__ASSIGNED TASK__
Pull out every line below that holds the word "Fprintf".

[Stored data entries]
■ ■ ■ ■ ■ ■ ■

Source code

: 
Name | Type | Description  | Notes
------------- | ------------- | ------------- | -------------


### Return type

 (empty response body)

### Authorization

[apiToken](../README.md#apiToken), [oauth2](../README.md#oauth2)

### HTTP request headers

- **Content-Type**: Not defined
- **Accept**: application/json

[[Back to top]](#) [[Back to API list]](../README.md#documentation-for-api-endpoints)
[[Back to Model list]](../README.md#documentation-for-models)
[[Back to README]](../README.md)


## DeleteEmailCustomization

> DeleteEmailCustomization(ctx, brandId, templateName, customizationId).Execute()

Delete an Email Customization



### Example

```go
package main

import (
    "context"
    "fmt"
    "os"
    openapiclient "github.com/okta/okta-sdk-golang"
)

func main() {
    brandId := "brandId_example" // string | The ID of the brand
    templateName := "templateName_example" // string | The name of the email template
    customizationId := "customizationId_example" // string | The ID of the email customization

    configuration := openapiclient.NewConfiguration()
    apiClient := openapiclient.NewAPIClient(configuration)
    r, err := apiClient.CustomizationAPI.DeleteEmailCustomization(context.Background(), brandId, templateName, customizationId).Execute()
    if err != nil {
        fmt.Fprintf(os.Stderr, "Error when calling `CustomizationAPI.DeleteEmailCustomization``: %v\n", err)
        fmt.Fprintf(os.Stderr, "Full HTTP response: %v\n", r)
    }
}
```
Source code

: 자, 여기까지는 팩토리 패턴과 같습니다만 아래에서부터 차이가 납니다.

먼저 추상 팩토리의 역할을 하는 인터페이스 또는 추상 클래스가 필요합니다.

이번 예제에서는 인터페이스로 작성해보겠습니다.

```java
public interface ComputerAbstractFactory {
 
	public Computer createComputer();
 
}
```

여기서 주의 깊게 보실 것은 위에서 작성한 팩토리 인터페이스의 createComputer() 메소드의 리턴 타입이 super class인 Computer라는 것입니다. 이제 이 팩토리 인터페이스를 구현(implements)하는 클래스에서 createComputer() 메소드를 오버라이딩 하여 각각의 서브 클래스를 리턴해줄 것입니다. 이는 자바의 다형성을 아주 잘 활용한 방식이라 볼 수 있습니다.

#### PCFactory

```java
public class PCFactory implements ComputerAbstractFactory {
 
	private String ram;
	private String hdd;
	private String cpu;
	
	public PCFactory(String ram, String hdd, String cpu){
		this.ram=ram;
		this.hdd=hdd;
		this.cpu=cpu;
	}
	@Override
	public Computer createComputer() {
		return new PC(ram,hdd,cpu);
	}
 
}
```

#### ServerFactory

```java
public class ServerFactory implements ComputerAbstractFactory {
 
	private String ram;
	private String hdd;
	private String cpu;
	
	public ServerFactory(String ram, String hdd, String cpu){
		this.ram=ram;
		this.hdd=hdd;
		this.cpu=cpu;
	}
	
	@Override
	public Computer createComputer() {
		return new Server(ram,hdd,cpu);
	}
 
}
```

■ ■ ■ ■ ■ ■ ■

__WORKED SOLUTION__
        fmt.Fprintf(os.Stderr, "Error when calling `CustomizationAPI.DeleteEmailCustomization``: %v\n", err)
        fmt.Fprintf(os.Stderr, "Full HTTP response: %v\n", r)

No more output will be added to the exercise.